| TASK PROMPT |
Give an exact copy of the lines from the beginning of the listing below to the "от флагманских смартфонов до топовых" line, inclusive.

**** EXTRACTED INFORMATION ****

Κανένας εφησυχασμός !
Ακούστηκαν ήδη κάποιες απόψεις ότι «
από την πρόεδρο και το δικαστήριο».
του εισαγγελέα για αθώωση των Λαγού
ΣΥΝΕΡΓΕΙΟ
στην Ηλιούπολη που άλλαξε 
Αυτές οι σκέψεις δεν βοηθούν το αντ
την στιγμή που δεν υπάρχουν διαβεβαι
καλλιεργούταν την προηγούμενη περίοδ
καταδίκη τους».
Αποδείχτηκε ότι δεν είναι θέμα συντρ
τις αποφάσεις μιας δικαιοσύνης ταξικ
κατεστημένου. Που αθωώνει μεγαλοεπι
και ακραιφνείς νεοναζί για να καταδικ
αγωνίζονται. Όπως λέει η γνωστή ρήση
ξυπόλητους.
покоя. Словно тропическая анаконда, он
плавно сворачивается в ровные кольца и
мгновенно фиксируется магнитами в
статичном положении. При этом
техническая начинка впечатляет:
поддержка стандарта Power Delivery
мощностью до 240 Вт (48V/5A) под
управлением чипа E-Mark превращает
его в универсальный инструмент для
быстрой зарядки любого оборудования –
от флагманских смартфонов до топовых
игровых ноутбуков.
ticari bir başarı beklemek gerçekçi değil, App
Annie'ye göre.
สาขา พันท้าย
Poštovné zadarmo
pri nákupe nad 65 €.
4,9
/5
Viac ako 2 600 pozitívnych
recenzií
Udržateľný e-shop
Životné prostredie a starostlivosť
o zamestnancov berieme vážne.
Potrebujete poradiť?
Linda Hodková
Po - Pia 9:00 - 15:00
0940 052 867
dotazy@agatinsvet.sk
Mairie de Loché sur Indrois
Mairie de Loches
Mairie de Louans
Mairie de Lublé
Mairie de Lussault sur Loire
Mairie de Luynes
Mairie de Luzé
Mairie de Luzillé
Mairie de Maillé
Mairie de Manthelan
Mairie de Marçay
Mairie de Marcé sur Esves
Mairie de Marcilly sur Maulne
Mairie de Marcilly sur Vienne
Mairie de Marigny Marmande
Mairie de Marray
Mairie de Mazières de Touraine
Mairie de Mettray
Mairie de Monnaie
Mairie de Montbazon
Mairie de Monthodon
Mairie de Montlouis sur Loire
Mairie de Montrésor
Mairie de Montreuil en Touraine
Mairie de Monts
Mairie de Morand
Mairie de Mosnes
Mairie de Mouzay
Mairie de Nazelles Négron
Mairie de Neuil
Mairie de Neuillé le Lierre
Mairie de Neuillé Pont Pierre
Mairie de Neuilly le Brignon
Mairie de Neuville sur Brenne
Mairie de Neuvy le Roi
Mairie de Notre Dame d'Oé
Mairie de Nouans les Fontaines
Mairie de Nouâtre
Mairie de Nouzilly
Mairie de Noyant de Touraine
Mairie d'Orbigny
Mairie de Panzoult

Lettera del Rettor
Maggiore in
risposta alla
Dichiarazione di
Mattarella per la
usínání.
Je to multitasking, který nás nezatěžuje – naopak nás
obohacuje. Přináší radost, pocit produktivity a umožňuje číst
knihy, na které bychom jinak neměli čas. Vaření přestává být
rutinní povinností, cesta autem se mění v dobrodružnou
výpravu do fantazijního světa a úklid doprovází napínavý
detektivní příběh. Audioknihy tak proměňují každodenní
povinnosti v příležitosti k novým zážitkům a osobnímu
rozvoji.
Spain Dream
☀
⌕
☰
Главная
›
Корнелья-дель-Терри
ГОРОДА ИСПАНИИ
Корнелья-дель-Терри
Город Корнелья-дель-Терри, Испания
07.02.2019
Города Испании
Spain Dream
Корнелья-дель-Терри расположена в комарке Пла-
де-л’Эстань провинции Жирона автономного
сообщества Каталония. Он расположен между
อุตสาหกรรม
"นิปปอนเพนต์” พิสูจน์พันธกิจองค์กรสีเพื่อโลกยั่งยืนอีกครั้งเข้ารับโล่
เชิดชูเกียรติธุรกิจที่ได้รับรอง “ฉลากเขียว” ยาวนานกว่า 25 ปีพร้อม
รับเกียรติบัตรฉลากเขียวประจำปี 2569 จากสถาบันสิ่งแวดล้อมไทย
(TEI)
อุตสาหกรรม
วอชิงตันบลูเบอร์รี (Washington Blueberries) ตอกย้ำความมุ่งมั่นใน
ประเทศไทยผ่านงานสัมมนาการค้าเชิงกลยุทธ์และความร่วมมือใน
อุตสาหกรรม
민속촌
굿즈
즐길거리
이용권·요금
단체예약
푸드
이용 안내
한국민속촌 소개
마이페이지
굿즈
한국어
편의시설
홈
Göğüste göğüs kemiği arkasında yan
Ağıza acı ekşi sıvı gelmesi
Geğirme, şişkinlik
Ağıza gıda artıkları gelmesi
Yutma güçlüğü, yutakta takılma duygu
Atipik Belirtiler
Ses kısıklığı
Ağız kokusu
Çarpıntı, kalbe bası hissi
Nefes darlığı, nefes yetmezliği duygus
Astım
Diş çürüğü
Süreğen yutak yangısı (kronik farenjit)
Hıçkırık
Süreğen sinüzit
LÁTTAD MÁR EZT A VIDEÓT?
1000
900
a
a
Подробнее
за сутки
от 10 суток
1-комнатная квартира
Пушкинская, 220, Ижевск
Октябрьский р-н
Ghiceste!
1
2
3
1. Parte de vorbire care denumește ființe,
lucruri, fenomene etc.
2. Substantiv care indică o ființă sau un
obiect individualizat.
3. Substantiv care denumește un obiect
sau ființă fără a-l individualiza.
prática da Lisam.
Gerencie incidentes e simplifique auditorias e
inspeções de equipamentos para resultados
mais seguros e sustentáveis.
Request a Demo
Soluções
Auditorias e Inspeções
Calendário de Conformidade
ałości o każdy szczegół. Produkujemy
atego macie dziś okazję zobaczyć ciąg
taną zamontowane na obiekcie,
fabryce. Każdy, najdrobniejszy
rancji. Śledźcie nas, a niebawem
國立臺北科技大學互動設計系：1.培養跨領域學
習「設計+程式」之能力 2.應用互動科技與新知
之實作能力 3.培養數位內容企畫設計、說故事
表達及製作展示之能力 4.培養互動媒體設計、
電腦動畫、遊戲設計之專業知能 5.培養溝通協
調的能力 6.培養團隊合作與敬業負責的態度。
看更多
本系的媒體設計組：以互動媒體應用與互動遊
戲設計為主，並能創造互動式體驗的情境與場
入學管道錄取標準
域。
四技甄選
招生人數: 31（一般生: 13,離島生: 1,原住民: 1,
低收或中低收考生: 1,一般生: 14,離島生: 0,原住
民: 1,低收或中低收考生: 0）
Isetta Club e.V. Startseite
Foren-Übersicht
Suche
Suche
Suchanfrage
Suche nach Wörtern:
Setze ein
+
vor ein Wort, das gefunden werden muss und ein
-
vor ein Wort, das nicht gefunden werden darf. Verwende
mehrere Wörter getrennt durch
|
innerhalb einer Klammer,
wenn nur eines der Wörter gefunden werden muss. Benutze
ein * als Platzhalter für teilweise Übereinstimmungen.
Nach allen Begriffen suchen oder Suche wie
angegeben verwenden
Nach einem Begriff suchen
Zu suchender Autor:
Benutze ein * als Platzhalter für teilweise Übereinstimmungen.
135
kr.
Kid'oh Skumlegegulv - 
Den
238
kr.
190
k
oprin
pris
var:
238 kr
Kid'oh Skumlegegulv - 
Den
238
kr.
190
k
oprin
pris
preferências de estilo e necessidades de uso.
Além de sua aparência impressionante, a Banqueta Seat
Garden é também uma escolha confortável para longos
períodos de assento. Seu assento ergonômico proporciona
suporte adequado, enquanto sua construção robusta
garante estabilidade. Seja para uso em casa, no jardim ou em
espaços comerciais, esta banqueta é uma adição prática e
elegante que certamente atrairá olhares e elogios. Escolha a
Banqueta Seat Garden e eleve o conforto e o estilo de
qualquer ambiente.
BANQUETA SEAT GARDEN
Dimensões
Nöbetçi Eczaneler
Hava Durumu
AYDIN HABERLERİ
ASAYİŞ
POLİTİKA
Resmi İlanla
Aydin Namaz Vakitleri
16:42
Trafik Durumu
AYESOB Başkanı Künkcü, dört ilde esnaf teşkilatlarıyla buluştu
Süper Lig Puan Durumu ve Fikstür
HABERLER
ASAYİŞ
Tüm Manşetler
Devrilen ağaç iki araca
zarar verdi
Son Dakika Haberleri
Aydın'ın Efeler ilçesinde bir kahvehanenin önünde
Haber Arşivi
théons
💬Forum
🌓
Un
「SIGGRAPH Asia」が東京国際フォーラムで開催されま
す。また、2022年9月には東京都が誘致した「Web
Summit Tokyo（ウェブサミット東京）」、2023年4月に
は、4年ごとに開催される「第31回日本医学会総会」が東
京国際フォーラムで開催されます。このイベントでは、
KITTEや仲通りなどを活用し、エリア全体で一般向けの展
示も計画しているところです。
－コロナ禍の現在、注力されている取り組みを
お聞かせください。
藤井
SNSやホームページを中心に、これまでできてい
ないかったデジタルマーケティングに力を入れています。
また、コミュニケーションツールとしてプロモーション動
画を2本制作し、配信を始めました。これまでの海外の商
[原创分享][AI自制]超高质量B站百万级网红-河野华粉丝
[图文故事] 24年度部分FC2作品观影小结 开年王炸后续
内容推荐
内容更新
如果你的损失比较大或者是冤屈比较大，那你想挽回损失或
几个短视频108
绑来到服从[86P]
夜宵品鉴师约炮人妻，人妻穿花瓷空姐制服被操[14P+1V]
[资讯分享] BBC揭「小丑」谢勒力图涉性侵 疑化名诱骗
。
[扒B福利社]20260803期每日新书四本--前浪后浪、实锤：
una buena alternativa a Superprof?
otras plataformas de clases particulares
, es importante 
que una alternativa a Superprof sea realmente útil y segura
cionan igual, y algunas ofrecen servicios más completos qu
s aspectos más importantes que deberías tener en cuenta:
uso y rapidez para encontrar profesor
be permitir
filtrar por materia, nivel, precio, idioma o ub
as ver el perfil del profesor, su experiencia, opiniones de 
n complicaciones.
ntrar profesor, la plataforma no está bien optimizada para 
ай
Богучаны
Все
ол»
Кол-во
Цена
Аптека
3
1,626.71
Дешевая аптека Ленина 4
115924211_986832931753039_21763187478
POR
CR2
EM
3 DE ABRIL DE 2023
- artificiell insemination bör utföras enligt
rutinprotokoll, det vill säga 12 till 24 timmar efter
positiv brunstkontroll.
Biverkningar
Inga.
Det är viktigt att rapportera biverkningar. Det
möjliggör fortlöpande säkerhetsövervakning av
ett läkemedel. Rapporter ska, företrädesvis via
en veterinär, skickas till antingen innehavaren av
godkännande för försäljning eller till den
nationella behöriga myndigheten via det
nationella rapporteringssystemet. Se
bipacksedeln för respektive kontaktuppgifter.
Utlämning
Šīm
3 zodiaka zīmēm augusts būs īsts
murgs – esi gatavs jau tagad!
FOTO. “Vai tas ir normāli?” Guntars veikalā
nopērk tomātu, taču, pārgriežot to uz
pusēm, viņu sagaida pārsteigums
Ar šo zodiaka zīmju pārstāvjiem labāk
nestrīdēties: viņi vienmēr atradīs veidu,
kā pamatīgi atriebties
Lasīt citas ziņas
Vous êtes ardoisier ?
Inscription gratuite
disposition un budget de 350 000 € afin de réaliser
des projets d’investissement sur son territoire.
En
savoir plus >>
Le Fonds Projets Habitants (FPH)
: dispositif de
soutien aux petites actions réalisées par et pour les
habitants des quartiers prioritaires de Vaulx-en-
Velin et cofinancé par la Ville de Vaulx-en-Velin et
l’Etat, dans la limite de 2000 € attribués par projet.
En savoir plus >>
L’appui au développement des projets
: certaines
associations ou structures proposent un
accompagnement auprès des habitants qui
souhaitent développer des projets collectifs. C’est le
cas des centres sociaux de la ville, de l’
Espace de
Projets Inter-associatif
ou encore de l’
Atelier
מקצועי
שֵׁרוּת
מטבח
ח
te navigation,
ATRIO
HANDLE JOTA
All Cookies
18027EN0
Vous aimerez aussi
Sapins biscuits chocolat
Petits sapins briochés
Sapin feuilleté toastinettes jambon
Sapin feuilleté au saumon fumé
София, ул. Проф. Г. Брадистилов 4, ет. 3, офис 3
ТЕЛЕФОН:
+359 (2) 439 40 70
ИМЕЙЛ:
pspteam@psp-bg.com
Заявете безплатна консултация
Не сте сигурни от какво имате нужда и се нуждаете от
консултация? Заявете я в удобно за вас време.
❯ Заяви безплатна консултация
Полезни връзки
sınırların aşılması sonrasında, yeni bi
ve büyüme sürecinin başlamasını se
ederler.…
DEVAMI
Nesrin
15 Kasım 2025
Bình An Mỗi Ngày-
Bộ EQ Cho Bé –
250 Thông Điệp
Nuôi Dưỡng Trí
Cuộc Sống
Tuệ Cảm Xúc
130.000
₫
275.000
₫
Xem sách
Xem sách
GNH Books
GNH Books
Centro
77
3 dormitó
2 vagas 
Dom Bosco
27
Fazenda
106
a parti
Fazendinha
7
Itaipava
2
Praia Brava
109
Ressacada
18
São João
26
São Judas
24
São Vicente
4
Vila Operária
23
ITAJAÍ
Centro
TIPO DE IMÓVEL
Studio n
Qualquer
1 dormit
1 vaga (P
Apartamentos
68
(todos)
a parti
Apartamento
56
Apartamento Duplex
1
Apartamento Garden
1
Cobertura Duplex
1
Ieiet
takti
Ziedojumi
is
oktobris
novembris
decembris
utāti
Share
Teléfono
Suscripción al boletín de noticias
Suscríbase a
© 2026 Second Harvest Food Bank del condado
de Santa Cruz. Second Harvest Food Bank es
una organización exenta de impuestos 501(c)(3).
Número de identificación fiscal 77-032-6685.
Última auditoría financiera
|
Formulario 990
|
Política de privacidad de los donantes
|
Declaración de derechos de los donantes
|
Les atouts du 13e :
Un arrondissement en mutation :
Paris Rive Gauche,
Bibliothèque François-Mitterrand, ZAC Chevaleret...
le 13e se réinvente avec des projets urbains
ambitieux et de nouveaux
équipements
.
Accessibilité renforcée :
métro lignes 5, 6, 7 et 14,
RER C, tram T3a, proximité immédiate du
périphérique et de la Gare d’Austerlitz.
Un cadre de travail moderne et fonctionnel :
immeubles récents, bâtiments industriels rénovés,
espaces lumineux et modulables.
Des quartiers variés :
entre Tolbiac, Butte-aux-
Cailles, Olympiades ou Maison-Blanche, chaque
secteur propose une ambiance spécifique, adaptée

****

| EXERCISE OUTPUT |
Κανένας εφησυχασμός !
Ακούστηκαν ήδη κάποιες απόψεις ότι «
από την πρόεδρο και το δικαστήριο».
του εισαγγελέα για αθώωση των Λαγού
ΣΥΝΕΡΓΕΙΟ
στην Ηλιούπολη που άλλαξε 
Αυτές οι σκέψεις δεν βοηθούν το αντ
την στιγμή που δεν υπάρχουν διαβεβαι
καλλιεργούταν την προηγούμενη περίοδ
καταδίκη τους».
Αποδείχτηκε ότι δεν είναι θέμα συντρ
τις αποφάσεις μιας δικαιοσύνης ταξικ
κατεστημένου. Που αθωώνει μεγαλοεπι
και ακραιφνείς νεοναζί για να καταδικ
αγωνίζονται. Όπως λέει η γνωστή ρήση
ξυπόλητους.
покоя. Словно тропическая анаконда, он
плавно сворачивается в ровные кольца и
мгновенно фиксируется магнитами в
статичном положении. При этом
техническая начинка впечатляет:
поддержка стандарта Power Delivery
мощностью до 240 Вт (48V/5A) под
управлением чипа E-Mark превращает
его в универсальный инструмент для
быстрой зарядки любого оборудования –
от флагманских смартфонов до топовых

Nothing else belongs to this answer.